PLAGE 1. Nous avons l’occasion dans cet exemple d’entendre la sonorité lumineuse de la trompette qui intervient après.
Arvo
Pärt, compose en 1994
son Concerto piccolo pour trompette solo, orchestre à cordes,
clavecin et piano sur le motif musical B-A-C-H, le nom de
Bach transcrit en notation allemande, je répète B (si bémol), A (la), C (do) et
H (si bécarre), comme le faisait, pour s’amuser, le grand compositeur baroque
lui-même, signant de cette façon ludique certaines de ses œuvres. Le musicien
estonien s’en inspire, joue avec ce motif et ce souvenir, avec l’écriture de
Bach, emploie même le clavecin, l’instrument fondamental de la musique baroque,
aux cordes pincées, qu’il oppose au piano aux cordes percutées, très percutées
ici aussi, et détourne certaines citations musicales parfaitement tonales de
son grand aîné pour les tirer, bien sûr, vers une atonalité moderne. Écoutons un
extrait significatif, le mouvement « Lent » du concerto où la
magnifique trompette d’Éric
Aubier déroule un nostalgique motif enrubanné de vocalises baroques,
qui sombre dans un fracas orchestral de cordes hors du ton avant de ressurgir
comme d’un sombre nuage avec la volute d’un trille solaire :
PLAGE 3.
PLAGE 3.
Jaan Rääts avait un an, Arvo Pärt, naîtra deux ans plus tard
quand Chostakovitch compose en 1933, à vingt-sept ans son
Concerto n°1 pour piano, trompette et orchestre à cordes. C’est un compositeur
officiel en Union soviétique, et, loin des recherches révolutionnaires de la
musique occidentale d’alors,
l’œuvre est sagement néoclassique, mais fantaisiste aussi, et même
fantasque, qui ne dédaigne pas des accents jazzy ironiquement mêlés à une
trompette aux accents de trompe guerrière.

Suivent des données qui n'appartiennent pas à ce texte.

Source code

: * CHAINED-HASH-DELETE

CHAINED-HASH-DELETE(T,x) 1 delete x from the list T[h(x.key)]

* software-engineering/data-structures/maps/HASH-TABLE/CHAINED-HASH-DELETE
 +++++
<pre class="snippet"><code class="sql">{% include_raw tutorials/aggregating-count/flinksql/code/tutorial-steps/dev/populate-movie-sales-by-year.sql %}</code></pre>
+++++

Quant
aux différentes esthétiques du jeu pianistique, elles sont en perpétuel
renouvellement. L’émouvant deuxième mouvement Lento, telle une valse lente, est
d’une splendide douceur. Nous en écoutons le troisième mouvement, Moderato, où
le piano de Roustem Saïtkoulov perle délicatement ses notes avant que le
chef Nicolas Chalvin ne soulève l’orchestre dans une magnifique vague :
3) PLAGE 8 .
Le dernier morceau, la
dernière plage revient à Arvo Pärt ; à une composition de 2000 qui donne
son titre au disque, Orient & Occident pour orchestre à cordes, dont il avoue
l’inspiration religieuse, sans en citer ouvertement les sources. Musicalement,
l’Orient, avec un orchestre homophonique, jouant le même motif, est traduit par
des effets de glissandi, glissements descendants entre les notes et les
intervalles de demi-tons, mêlés à des résonances qu’on dirait de cathédrale,
dont la mosquée de Cordoue, qui mêle harmonieusement le gothique à l’art arabe
originel, donnerait peut-être l’image. Écoutons-en un extrait :
4) PLAGE 10
On recommande don ce Un beau
CD INDESENS : œuvres
d’Arvo Pärt,
Jaan Rääts,
Dimitri Chostakovitch solistes, Éric Aubier, trompette et Roustem Saïtkoulov, piano, Nicolas Chalvin dirigeant l’Orchestre des Pays de Savoie qui fête heureusement ses trente ans.